Pablo, 17, who played Lego City Adventures and Kingdom Wars, has this to say about the games, “Both games teach money management. In Lego city Adventures, you don’t really need to strategically place your buildings. It’s more on filling the area with buildings to unlock the next area. What they do focus on is which buildings you place down. You have to pay attention to how much each building earns. Some may earn more than others. To build any building, the game requires you to dig for materials. It costs to dig so you have to be wise with your digging because you have a limit to how much dirt you can dig before the game stops you.”
Our youngest son, Judah, also played Merge City and Hero Elementary Treehouse Trouble which he says was a pretty fun game to play. He adds, “the levels were not hard. There are two different level types, for one of them the goal is to keep the roof up while using all the parts given to you. While the other type is to recycle/remove all the required parts while keeping the roof up.”
There wasn’t much about money in this game, but I think it’s critical thinking that’s being developed here for young learners. Much like in coding. I remember this site that we like so much when the kids were young and they played games that didn’t seem to teach so much about coding, except that it was. It was building the foundation on critical thinking and analogy, and producing solutions for problems, which is a very valuable and dire skill for any entrepreneur.
Investment and Business games
As I scrolled the Money Games page, I came across games on NFTs, Bitcoins and Stocks.
I tried an NFT game but I didn’t really understand it fully yet.
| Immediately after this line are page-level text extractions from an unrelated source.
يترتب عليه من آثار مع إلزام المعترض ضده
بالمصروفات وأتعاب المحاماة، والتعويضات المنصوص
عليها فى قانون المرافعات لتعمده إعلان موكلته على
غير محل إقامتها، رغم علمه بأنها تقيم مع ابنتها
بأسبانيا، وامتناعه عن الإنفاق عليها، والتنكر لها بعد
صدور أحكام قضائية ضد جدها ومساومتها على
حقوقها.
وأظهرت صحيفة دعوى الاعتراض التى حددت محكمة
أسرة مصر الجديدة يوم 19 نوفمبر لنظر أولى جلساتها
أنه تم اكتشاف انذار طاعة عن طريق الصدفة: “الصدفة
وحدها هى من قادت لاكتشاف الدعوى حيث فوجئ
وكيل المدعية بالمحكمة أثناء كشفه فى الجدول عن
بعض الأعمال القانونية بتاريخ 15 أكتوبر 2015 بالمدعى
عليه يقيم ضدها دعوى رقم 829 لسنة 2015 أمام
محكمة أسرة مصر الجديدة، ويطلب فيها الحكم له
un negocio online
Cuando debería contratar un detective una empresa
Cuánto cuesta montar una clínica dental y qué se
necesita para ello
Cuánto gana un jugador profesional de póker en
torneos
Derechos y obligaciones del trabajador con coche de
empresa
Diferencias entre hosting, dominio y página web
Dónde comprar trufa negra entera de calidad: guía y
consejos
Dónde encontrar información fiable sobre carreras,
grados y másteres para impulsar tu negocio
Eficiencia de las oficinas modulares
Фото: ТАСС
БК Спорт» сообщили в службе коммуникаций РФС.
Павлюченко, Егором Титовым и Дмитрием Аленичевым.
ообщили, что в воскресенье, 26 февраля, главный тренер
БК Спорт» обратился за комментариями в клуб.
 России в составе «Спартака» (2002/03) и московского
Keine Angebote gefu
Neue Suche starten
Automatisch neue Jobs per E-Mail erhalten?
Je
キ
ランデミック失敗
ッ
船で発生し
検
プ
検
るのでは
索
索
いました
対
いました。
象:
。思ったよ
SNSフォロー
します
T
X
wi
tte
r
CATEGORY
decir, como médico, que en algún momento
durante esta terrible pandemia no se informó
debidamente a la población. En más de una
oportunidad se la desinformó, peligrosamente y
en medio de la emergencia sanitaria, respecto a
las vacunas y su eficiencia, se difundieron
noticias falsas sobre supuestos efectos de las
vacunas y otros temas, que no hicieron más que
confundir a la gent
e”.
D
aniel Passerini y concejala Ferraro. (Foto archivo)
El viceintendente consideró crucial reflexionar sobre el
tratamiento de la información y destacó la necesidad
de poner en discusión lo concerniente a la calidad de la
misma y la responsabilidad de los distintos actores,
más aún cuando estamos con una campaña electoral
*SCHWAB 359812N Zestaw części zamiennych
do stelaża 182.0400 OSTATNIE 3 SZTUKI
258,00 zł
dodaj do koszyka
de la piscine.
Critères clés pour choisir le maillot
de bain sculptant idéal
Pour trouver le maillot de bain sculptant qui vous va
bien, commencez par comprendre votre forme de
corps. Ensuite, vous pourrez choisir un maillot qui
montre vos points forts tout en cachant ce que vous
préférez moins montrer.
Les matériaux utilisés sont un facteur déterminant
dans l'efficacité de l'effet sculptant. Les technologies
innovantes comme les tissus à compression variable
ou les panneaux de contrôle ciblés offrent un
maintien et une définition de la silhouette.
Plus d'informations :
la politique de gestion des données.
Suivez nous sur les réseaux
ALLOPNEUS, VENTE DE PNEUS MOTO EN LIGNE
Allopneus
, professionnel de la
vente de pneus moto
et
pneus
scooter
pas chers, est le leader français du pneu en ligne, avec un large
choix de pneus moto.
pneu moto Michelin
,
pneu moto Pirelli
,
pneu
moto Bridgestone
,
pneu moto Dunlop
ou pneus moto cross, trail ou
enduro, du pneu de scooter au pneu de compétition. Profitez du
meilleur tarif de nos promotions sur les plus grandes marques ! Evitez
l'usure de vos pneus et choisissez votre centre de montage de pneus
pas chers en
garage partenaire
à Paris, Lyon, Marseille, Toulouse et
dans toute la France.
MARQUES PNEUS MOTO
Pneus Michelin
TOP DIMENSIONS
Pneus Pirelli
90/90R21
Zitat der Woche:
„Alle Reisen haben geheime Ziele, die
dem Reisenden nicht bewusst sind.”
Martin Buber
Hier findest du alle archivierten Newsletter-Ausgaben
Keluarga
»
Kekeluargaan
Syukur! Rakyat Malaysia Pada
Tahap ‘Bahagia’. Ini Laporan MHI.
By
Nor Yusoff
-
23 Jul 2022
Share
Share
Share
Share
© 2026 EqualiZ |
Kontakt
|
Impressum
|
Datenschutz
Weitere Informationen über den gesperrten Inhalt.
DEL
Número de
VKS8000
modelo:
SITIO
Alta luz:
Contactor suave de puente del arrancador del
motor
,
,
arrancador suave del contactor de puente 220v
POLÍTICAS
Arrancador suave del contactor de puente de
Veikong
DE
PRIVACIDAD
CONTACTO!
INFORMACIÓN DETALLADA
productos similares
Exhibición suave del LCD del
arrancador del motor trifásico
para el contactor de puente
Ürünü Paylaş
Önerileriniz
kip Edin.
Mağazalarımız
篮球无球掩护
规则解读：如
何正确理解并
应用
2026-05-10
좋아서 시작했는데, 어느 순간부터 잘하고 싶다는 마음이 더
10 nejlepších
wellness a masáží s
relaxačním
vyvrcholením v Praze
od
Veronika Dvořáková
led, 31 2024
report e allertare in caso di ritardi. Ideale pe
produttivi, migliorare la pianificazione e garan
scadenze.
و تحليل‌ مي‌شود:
But I am planning to check out these games and see how we can use them for our homeschooling, after all, these are newer concepts on earning money. I, myself, need to update on on these things. I was asked once if I’m open to putting my art on NFT, but I didn’t know what that was then and I didn’t want to get into something I didn’t understand.
I have a rich friend who lets her daughter spend hours on a simulation game on bitcoin. The girl earns some sort of E-cash which she uses to buy online accessories and stuff. I think there’s something there. My friend is not rich for nothing, you know what I mean? She’s one of the few people I know who has a sharp eye on income generators and actually grew her husband’s earnings and turn them into money-making businesses.
I’m not sure what game that was, I should ask her! But for the meantime, I think there’s so much material on Money Games to use and learn from for our kids. It’s a useful place to start.
Money Games can be accessed using any gadgets, including laptops, tablets and mobiles. All you need is a stable internet connection.